** Directions for this task **
Please restate, word for word, each line from the one containing "Digital Transformation Outcomes" through the end of the entries below.
:: Provided records
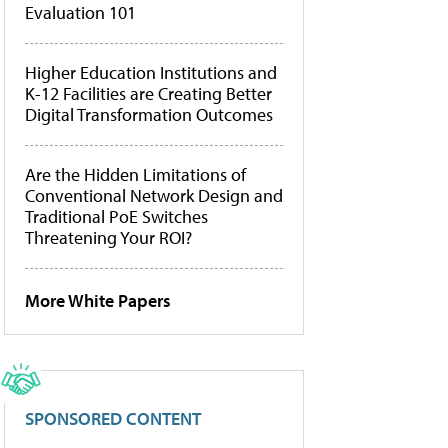
Evaluation 101
Higher Education Institutions and
K-12 Facilities are Creating Better
Digital Transformation Outcomes
Are the Hidden Limitations of
Conventional Network Design and
Traditional PoE Switches
Threatening Your ROI?
More White Papers
SPONSORED CONTENT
::::
** Response below **
Digital Transformation Outcomes
Are the Hidden Limitations of
Conventional Network Design and
Traditional PoE Switches
Threatening Your ROI?
More White Papers
SPONSORED CONTENT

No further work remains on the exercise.